* **Excerpt to read**

Investing in the age of data

14 August 2019
Authors: Hannes van den BergCo-Head of SA Equity & Multi-Asset, 4Factor, Terry SeawardPortfolio Manager, 4Factor

According to IBM, we create 2.5 quintillion bytes of data every day, with 90% of the world’s data having been produced in the last two years alone.1 While individuals may at times suffer from information overload, businesses across the spectrum, from social media and entertainment to banking and investments, have recognised the benefits of harnessing big data.

The use of machine learning to supplement human intelligence demands innovation across industries. A systems view is imperative for leaders who want to lead their respective organisations into the future.

Advances in technology and big data have resulted in data screening tools (quantitative analysis) gaining a strong foothold in the investment management industry. When it comes to finding good companies in which to invest, information and timing are key. This requires the ability to speedily process huge volumes of information from multiple sources.

While quantitative analysis focuses exclusively on the numbers behind data sets, fundamental analysis also incorporates judgement (qualitative analysis) such as company forecasts, industry dynamics and the quality of strategy and management. In this article, we take a closer look at these two approaches and how we combine them in the Investec Equity Fund to optimise idea generation and the risk-return profile of the fund.

* **What this exercise asks**
• 1. In the data investing article, rewrite everything from "According to IBM, we" down to "into the future.", changing "machine learning" to "artificial intelligence".
• 2. According to IBM, as cited in the data investing article, how many bytes of data are created every day?
The lines that come after this article have no connection to it.

* **Raw data**

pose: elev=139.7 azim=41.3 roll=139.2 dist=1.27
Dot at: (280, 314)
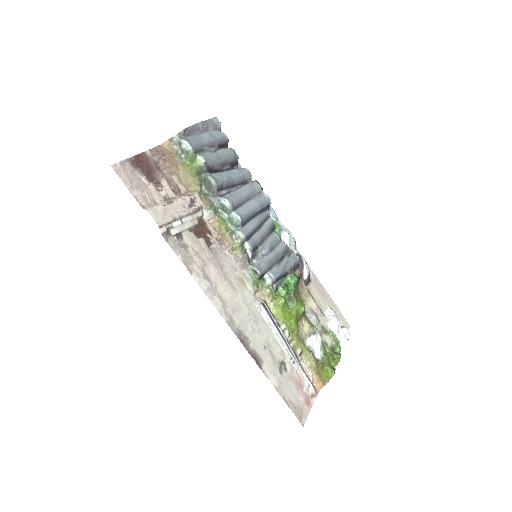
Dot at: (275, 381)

* **In response**
• 1.
According to IBM, we create 2.5 quintillion bytes of data every day, with 90% of the world’s data having been produced in the last two years alone.1 While individuals may at times suffer from information overload, businesses across the spectrum, from social media and entertainment to banking and investments, have recognised the benefits of harnessing big data.

The use of artificial intelligence to supplement human intelligence demands innovation across industries. A systems view is imperative for leaders who want to lead their respective organisations into the future.

• 2. 2.5 quintillion bytes.